A verbatim reproduction of the lines below, from the line containing "(xy 0.967205 -2.521279)" through the line containing "(xy 1.094405 -3.01785)", both ends included, is the whole required output.

**** Information given ****

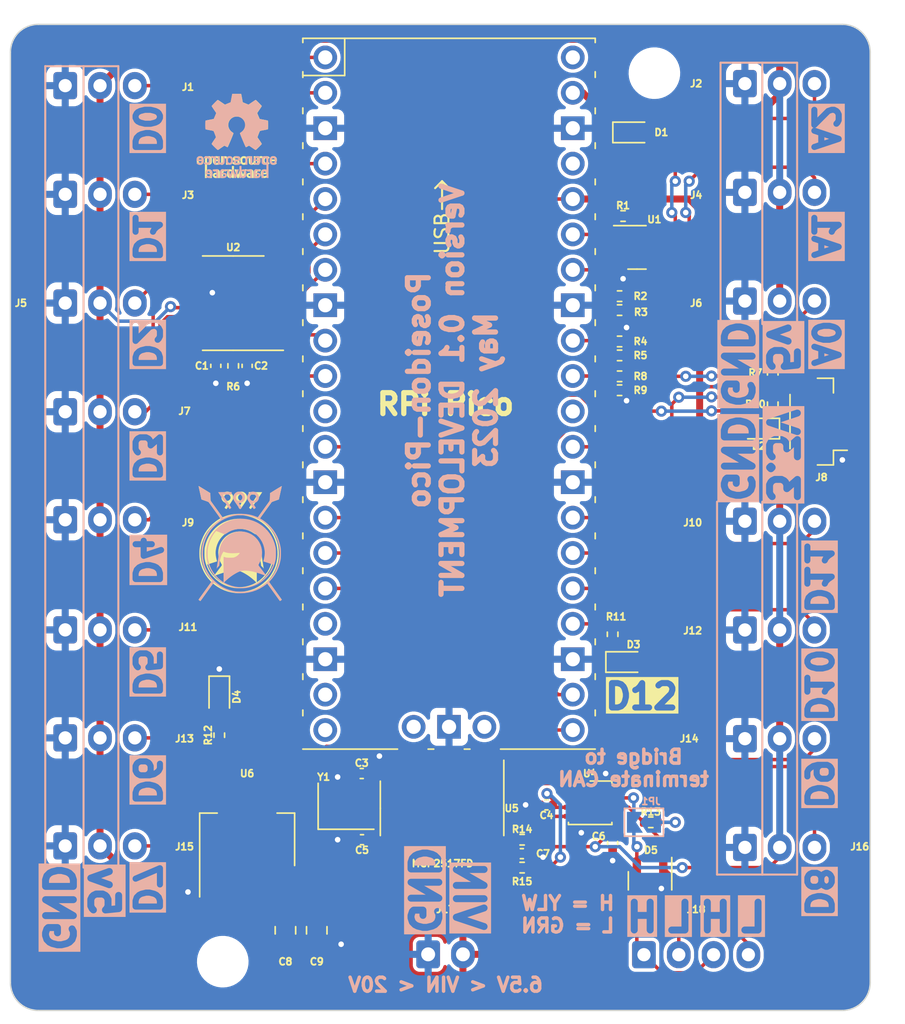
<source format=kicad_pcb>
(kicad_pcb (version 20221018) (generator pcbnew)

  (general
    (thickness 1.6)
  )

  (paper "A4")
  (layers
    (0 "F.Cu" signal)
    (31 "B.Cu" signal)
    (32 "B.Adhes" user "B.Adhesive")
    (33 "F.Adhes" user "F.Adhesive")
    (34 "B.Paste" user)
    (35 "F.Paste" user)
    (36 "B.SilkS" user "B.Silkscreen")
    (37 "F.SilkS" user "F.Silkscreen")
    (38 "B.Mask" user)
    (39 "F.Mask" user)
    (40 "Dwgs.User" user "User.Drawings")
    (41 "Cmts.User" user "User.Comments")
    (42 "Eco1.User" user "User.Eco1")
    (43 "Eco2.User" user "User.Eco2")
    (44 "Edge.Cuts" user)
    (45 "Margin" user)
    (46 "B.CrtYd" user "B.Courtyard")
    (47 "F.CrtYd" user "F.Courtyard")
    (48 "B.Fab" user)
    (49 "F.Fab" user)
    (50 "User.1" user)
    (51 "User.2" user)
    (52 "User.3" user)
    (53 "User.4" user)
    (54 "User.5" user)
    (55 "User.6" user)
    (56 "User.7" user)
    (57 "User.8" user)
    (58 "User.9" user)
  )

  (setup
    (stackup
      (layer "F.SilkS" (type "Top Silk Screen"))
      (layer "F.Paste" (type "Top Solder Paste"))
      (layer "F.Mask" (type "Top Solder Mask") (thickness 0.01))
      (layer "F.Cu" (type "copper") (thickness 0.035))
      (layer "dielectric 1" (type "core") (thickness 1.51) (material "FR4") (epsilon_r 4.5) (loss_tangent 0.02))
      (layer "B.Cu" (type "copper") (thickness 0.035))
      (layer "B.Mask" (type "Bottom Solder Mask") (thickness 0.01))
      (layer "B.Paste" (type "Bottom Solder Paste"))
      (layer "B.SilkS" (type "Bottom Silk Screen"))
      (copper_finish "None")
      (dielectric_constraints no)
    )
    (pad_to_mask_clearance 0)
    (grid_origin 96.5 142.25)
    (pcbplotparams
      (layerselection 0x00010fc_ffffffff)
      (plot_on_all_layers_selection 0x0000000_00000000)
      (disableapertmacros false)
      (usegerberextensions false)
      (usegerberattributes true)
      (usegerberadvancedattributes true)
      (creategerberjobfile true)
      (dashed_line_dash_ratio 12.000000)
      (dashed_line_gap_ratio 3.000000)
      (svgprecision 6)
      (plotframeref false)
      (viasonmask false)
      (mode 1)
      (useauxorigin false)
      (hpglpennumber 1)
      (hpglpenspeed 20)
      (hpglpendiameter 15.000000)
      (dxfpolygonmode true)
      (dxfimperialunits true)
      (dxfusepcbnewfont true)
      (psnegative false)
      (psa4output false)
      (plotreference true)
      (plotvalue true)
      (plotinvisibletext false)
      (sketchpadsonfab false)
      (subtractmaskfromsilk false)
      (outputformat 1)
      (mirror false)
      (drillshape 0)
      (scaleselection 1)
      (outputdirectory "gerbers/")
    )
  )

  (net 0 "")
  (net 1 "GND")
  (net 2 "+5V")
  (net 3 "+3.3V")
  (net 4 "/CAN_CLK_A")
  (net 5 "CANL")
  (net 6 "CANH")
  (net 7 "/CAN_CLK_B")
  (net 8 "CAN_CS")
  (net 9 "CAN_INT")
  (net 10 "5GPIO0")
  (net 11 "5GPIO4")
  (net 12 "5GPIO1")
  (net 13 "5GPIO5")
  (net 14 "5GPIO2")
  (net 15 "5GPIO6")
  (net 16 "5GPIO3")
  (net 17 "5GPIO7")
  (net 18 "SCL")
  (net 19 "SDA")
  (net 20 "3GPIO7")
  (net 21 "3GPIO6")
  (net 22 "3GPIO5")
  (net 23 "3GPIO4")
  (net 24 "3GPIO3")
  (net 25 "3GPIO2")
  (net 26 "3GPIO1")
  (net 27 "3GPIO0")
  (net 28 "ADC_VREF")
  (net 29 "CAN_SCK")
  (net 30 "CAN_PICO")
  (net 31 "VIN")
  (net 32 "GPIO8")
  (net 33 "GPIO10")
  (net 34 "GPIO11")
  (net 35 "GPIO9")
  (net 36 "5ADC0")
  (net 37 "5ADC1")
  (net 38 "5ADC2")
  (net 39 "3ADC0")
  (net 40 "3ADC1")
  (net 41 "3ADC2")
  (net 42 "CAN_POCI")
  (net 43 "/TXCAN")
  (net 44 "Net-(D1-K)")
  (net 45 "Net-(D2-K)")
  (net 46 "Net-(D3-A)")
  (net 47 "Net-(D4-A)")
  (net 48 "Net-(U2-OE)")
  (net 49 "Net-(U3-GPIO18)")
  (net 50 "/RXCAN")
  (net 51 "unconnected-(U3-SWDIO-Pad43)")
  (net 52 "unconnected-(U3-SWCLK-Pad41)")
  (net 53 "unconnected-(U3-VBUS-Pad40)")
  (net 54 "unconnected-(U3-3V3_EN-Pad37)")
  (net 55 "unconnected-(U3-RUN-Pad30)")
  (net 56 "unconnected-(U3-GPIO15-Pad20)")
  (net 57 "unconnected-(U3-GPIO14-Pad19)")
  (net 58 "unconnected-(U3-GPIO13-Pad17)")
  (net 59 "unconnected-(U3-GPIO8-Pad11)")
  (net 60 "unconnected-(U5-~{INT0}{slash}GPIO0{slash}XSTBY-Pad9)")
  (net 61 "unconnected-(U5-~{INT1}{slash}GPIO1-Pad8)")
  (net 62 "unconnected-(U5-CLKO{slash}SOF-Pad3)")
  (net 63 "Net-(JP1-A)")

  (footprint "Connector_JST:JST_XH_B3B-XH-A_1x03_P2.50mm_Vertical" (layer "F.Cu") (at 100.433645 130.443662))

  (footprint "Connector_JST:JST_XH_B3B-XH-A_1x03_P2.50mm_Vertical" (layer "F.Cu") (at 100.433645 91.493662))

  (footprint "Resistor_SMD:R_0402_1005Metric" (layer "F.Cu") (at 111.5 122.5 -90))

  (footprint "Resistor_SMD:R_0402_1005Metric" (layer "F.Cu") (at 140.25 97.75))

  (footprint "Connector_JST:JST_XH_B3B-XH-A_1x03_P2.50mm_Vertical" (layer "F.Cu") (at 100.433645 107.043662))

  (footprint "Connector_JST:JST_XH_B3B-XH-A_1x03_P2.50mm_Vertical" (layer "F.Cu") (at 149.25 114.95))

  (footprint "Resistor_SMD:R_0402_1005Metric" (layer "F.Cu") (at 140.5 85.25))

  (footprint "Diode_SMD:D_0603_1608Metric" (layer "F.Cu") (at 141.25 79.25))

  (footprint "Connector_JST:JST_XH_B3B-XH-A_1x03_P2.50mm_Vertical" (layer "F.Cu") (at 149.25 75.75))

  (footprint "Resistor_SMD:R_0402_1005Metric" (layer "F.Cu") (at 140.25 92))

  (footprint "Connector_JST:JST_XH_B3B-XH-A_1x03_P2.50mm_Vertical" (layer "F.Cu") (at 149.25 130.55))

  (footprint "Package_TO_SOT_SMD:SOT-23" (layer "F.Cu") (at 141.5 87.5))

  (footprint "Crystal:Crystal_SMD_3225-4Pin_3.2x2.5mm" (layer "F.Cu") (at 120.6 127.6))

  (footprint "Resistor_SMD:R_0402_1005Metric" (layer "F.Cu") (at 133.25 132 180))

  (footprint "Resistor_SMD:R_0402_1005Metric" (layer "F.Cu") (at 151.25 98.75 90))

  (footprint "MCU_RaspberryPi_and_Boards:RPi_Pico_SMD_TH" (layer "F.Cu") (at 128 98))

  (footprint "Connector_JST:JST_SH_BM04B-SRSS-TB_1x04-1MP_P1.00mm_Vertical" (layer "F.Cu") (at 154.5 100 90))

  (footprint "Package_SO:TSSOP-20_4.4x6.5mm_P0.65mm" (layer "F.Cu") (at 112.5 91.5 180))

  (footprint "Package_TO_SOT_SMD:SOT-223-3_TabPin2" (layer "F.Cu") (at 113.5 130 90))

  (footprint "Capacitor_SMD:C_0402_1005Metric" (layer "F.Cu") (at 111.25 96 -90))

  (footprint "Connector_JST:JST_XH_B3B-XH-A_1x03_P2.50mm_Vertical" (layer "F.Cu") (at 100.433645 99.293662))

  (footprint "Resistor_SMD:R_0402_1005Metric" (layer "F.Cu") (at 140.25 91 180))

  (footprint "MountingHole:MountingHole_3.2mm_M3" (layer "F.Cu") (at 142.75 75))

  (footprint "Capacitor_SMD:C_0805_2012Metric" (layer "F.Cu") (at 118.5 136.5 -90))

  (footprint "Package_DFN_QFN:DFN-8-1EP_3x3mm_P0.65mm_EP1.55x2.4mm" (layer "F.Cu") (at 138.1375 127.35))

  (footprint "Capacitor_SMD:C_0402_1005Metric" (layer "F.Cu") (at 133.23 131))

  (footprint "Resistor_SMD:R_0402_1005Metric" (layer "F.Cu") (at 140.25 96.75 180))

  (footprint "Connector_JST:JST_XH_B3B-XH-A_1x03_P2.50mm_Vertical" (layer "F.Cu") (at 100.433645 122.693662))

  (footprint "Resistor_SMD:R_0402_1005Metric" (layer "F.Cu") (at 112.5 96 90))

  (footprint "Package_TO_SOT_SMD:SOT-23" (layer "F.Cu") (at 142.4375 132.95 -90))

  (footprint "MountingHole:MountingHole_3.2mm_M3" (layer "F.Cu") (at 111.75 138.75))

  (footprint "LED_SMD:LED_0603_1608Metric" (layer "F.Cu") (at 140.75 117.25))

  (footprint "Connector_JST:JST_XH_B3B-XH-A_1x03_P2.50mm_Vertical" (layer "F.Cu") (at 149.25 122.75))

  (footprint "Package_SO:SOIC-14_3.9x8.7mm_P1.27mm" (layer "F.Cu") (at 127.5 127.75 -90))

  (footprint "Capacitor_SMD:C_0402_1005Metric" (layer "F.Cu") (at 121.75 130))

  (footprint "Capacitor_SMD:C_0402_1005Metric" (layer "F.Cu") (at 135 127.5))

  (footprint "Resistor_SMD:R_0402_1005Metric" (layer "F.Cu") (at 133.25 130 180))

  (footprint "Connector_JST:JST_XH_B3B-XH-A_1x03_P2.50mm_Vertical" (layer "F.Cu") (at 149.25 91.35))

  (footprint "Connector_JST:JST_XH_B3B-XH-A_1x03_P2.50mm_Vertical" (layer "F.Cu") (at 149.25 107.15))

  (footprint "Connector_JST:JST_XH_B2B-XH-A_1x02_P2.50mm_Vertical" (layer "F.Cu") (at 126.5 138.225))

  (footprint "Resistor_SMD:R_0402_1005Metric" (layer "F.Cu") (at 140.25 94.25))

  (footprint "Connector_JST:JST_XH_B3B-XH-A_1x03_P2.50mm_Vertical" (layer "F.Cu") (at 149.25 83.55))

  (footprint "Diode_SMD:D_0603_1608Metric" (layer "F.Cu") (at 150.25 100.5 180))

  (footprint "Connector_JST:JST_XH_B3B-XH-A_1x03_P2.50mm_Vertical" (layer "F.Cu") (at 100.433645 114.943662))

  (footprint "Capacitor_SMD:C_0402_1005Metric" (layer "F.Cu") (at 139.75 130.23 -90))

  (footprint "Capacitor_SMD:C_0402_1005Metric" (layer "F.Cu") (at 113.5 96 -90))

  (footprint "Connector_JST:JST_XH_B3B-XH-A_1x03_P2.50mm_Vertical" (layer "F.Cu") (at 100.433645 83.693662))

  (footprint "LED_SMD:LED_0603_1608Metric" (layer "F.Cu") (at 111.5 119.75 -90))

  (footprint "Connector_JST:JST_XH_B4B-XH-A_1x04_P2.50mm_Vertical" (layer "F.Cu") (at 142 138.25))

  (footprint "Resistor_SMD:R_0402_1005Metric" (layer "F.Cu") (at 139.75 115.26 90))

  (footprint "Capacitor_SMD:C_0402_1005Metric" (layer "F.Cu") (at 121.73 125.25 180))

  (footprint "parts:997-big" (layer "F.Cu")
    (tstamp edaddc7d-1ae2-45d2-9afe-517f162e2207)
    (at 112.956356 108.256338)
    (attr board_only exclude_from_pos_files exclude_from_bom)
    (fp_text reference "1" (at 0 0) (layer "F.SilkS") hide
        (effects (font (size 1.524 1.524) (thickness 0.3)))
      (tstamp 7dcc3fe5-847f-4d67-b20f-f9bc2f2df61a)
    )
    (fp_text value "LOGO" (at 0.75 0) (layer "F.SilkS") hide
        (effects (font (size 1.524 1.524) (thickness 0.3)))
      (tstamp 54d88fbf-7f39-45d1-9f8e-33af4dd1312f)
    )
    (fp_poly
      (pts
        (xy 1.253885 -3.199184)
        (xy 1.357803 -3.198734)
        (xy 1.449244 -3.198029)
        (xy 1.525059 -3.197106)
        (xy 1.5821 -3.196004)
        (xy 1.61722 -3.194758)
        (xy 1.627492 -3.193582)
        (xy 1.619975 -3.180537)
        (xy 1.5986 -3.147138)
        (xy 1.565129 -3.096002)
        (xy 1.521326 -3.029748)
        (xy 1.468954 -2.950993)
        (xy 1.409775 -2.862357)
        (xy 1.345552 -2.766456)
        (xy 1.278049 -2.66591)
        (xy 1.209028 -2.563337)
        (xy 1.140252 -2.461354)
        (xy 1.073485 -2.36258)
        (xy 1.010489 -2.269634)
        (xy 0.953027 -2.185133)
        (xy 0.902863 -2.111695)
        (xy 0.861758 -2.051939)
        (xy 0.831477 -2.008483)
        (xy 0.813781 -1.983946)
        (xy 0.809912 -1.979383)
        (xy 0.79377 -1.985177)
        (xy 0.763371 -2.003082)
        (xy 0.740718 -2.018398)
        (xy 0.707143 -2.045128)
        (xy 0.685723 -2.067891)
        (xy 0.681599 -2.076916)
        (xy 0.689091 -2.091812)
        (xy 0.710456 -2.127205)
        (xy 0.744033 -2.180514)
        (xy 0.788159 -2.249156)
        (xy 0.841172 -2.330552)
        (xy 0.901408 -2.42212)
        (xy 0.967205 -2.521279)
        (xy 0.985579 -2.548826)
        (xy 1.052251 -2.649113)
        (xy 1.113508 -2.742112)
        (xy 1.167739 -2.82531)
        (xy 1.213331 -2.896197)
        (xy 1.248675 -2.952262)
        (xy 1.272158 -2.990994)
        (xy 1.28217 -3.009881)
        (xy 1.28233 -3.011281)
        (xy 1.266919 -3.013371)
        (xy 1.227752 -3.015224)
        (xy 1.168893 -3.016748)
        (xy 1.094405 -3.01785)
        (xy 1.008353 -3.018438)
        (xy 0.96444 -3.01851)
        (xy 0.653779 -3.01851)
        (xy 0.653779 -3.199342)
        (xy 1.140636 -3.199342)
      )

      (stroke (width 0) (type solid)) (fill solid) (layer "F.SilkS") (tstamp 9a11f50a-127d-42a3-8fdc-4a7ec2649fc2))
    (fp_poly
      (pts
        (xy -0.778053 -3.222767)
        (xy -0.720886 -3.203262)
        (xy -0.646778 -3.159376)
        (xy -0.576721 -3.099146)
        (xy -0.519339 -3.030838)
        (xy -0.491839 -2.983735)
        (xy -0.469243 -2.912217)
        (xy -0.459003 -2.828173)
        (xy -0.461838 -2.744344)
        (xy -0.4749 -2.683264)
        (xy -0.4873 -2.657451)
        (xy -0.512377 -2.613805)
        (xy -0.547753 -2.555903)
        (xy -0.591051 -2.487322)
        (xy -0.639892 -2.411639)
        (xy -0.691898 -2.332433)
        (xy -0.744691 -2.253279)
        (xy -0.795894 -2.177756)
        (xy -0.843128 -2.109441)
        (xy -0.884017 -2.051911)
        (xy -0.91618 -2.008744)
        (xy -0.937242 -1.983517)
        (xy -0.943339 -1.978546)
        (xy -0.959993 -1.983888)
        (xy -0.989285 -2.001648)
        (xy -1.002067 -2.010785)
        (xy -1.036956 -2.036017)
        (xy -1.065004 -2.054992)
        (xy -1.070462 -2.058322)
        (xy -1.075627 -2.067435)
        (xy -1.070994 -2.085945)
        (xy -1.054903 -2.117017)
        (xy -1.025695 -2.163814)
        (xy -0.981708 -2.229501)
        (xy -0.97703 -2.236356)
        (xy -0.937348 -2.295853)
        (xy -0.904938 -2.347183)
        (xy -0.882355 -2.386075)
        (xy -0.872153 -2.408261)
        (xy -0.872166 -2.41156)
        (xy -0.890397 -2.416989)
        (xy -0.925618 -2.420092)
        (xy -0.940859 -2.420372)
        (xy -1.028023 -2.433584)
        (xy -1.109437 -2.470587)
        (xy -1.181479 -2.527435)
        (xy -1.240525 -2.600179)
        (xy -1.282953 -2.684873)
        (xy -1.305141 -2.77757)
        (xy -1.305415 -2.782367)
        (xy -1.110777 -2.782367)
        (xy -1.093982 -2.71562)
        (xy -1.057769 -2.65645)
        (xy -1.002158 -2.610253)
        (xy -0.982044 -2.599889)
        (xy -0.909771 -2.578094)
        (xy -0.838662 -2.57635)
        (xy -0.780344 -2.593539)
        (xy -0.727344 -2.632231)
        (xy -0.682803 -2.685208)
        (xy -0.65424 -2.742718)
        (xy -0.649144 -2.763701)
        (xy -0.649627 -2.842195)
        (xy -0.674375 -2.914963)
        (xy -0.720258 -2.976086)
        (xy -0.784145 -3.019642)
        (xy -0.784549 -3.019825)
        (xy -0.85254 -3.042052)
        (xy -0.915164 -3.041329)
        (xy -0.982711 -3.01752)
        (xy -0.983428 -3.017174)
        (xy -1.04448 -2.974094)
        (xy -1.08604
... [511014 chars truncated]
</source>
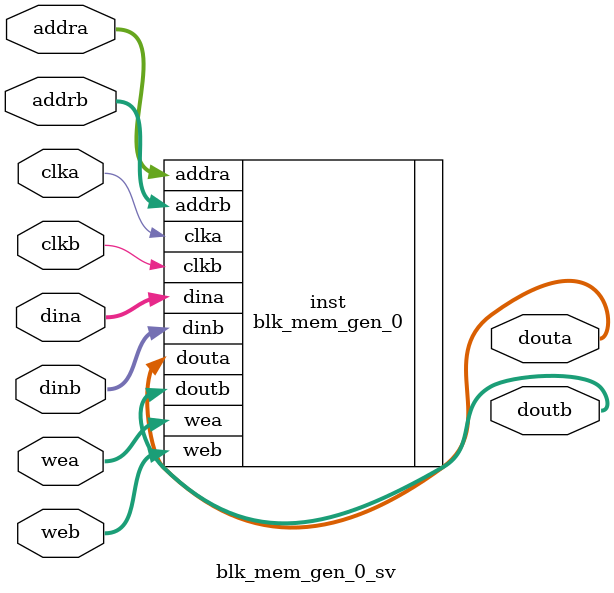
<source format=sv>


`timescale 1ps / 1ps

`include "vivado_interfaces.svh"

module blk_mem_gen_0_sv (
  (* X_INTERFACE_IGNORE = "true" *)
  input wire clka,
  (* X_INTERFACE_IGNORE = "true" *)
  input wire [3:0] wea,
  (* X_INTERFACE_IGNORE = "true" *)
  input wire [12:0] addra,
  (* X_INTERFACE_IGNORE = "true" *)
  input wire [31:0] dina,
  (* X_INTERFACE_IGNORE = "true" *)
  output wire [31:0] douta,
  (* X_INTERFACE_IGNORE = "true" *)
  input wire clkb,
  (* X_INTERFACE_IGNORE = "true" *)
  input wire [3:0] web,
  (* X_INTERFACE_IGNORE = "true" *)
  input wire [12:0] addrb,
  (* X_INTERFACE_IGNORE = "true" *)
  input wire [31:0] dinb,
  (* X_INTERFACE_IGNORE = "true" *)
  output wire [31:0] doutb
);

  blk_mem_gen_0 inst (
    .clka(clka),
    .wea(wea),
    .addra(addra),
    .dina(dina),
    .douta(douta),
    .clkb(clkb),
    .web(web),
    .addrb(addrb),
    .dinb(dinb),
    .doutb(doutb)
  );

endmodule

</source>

****

Expected answer:
        (xy 0.967205 -2.521279)
        (xy 0.985579 -2.548826)
        (xy 1.052251 -2.649113)
        (xy 1.113508 -2.742112)
        (xy 1.167739 -2.82531)
        (xy 1.213331 -2.896197)
        (xy 1.248675 -2.952262)
        (xy 1.272158 -2.990994)
        (xy 1.28217 -3.009881)
        (xy 1.28233 -3.011281)
        (xy 1.266919 -3.013371)
        (xy 1.227752 -3.015224)
        (xy 1.168893 -3.016748)
        (xy 1.094405 -3.01785)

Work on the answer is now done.